The heat rises from the dried body of a tanoak so fast that wind sucks in from the ravine, tugging me closer. I want to lay down right here in this dream — would it be possible in this instant of combustion, this fleeting release after 100 years of growth, that the pyre of half decayed oak limbs once assembled into the shape of a great and living tree, could I catch a glimpse of what was once here, the acorns dancing high in the sunlight with the chime of a thousand little bells? But instead I drink more water and text an update to the battalion chief that we are making good progress (hoping he is impressed by my efficacy as a state burn boss). He texts back a yellow thumbs-up emoji.
A thin spider with long legs walks up onto a dry log, soon to be consumed. I let the spider crawl onto my yellow leather glove which feels now like the hand of an emoji and we walk across the old logging road to a place that won't be burnt today. The spider asks if we can slow down.
“No spider, we need to complete the operation before the engines go home and leave us to fend for ourselves.” I start to radio the eastern flank to increase their pace, stay ahead of the interior ignitions. The spider says “Wait. Let the engines leave, let the sun go down. Turn the pumps off, have a seat on this stump and wait.”

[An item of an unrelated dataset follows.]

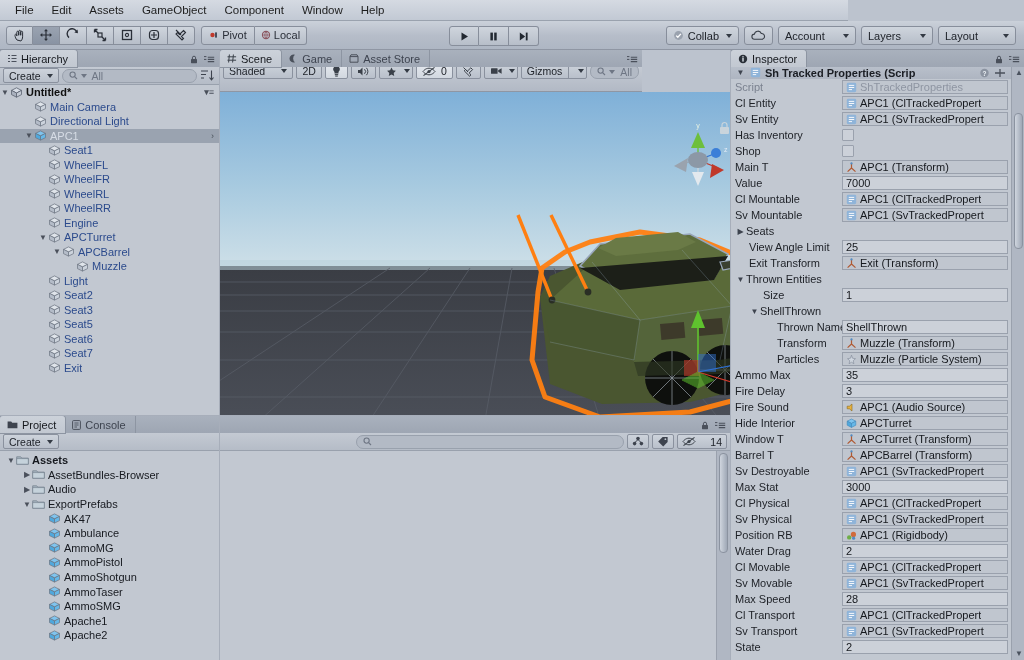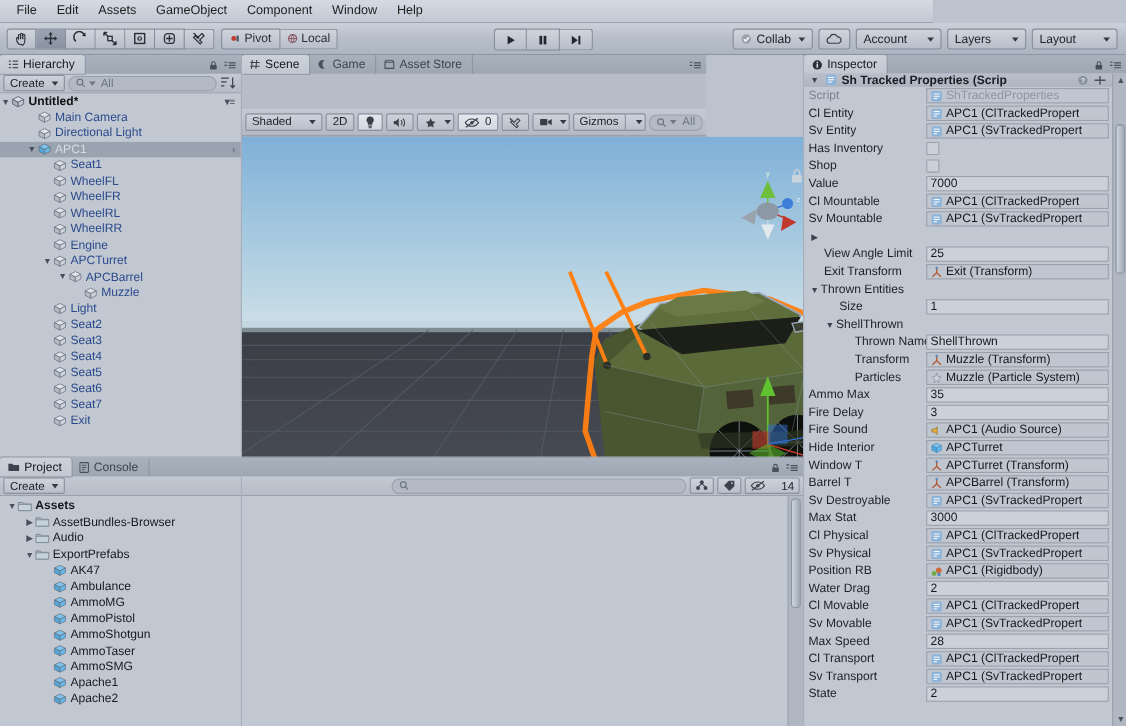"Shaded" #scene .scenebar { align-items: center -> flex-end; margin-top: 32px -> none }
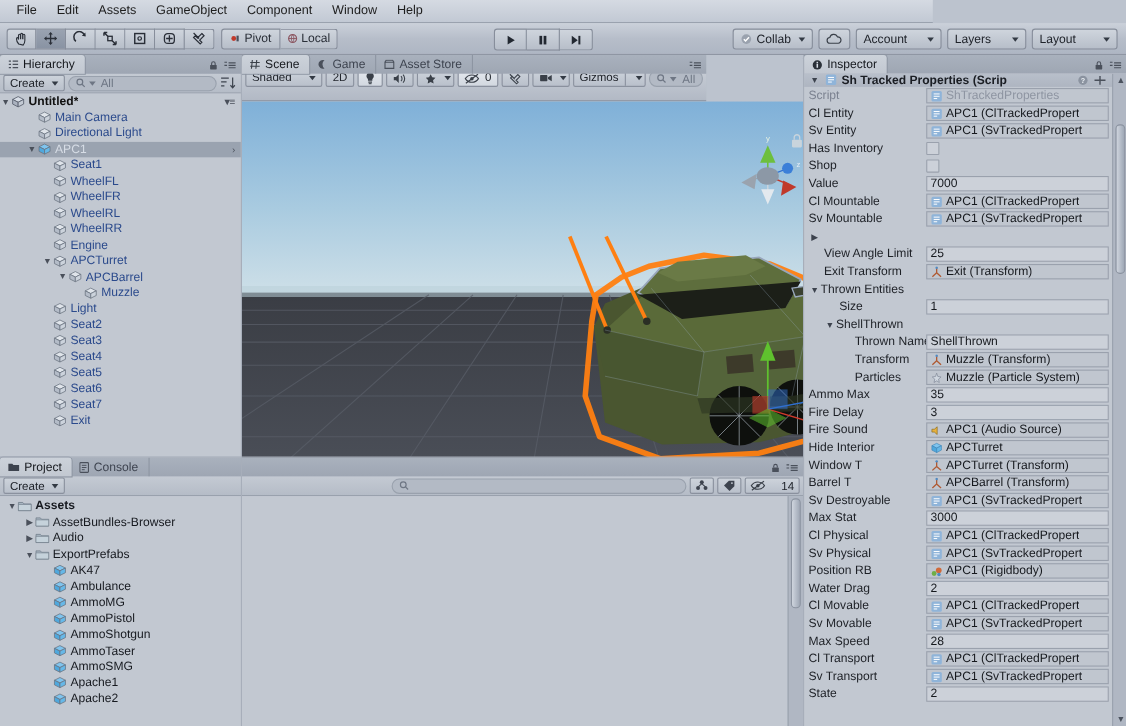"Main T" div.irow { html: none -> <div> <span>Main T</span> <span> <svg> <path></path> <circle></circle> </svg> <span>APC1 (Transform)</span> </span> <span>◎</span> </div> }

“Spider, if the sun goes down we’ll lose our lift, the smoke column will sit back on its haunches and fill that valley. That won't look good.”
“Yes! Let it fill the valley up, let the smoke shroud the river tomorrow, cover the salmon from the heat of the clear sun, that’s how the Kashia have always known to burn these mountains. Just listen to me: see how the sun goes down and pulls the finest foam from the ocean with it, that delicate foam rises up off the water and sneaks up and over the coastal ridge? See the fog channel its way into the mouth of the gualala spilling upriver, through the canyons, till it washes into the valley below us? Let that tide make a pool of this place. Burn down into it and the fire will forget its anger and be a shrine again. You can’t be its manager. Maybe you can be a shrine keeper for the time being, till it outlives you.”
Everything is so still now with the sound of the pump off. We strap headlamps to our helmets. A pygmy owl counts to 9 in the gathering dusk. My eyes don’t adjust to the dark because the forest is glowing so bright, the canopy lit from below. A forest so full of dead branches, broken limbs and disease, a century of fuel that could send a great and killing force up to the highest crown in the day’s dryness — and yet these flames remain tempered, softened by the small and infinite particles of water in the night air, sucking on the wound.
We forget ourselves and scrape some burning leaves down the hill, spreading the fire by hand. The fire is caressing now, it burns joyfully, invites us in through a doorway. The dogs are there. The redwoods blacken on their downhill side, embers travel up the length of trunk and disappear among the needles.